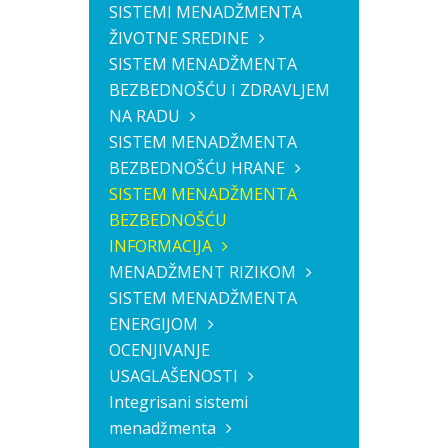
SISTEMI MENADŽMENTA
ŽIVOTNE SREDINE
SISTEM MENADŽMENTA
BEZBEDNOŠĆU I ZDRAVLJEM
NA RADU
SISTEM MENADŽMENTA
BEZBEDNOŠĆU HRANE
SISTEM MENADŽMENTA
BEZBEDNOŠĆU
INFORMACIJA
MENADŽMENT RIZIKOM
SISTEM MENADŽMENTA
ENERGIJOM
OCENJIVANJE
USAGLAŠENOSTI
Integrisani sistemi
menadžmenta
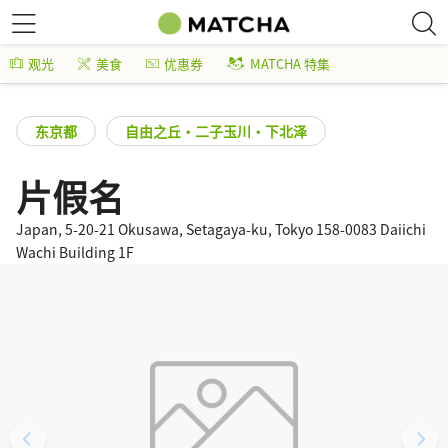
观光
美食
优惠券
MATCHA 特集
东京都
自由之丘・二子玉川・下北泽
片假名
Japan, 5-20-21 Okusawa, Setagaya-ku, Tokyo 158-0083 Daiichi
Wachi Building 1F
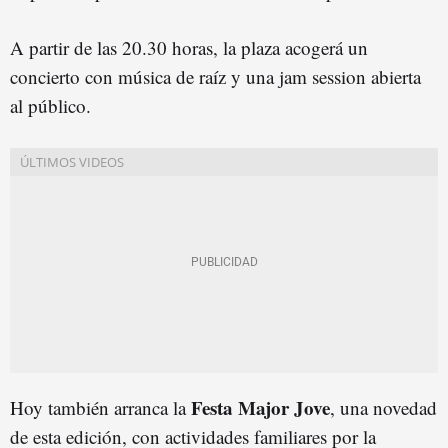
A partir de las 20.30 horas, la plaza acogerá un
concierto con música de raíz y una jam session abierta
al público.
Festa Major Jove
Hoy también arranca la
, una novedad
de esta edición, con actividades familiares por la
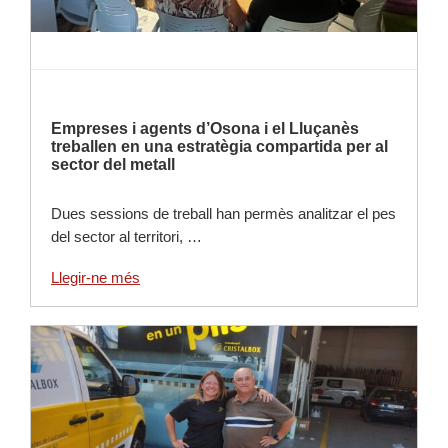
Empreses i agents d’Osona i el Lluçanès
treballen en una estratègia compartida per al
sector del metall
Dues sessions de treball han permès analitzar el pes
del sector al territori, …
Llegir-ne més
Llegir-ne més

## WHAT IS REQUIRED
Please return every line of the material above that includes "sector".

## RESPONSE FOR THIS EXERCISE
sector del metall
del sector al territori, …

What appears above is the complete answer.